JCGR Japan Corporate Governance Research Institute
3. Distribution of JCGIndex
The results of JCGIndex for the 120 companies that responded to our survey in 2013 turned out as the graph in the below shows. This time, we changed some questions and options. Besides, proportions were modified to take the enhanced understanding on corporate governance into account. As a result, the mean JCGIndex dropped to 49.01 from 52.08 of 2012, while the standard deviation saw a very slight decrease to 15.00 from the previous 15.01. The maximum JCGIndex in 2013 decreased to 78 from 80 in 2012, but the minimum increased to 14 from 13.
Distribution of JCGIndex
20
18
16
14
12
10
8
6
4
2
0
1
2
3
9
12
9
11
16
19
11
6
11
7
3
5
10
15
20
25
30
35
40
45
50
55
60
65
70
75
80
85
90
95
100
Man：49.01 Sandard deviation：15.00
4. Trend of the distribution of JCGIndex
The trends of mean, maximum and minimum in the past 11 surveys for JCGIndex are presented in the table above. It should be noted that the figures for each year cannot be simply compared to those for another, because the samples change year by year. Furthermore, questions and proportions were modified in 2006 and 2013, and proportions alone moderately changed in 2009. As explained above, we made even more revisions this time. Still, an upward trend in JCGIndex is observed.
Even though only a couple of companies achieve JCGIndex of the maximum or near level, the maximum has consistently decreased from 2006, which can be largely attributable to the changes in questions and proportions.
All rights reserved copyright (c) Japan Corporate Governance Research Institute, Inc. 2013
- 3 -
...
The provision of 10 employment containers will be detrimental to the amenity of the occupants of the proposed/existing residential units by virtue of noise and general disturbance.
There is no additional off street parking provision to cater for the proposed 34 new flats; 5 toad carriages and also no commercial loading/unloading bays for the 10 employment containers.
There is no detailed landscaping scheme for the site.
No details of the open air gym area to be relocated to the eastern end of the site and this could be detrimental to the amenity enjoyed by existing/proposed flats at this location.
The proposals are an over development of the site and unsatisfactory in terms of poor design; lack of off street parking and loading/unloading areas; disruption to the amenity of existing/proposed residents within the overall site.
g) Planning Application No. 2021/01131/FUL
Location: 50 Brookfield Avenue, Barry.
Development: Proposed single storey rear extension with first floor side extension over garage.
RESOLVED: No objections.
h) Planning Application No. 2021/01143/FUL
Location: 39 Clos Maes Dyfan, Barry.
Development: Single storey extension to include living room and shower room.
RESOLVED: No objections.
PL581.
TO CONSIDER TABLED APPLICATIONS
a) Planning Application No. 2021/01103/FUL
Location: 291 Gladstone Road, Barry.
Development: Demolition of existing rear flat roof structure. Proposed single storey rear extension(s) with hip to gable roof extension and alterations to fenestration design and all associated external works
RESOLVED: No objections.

**Brief**
Reply by stating only how many lines in the listing hold the word "amenity".

**Reply to the task**
3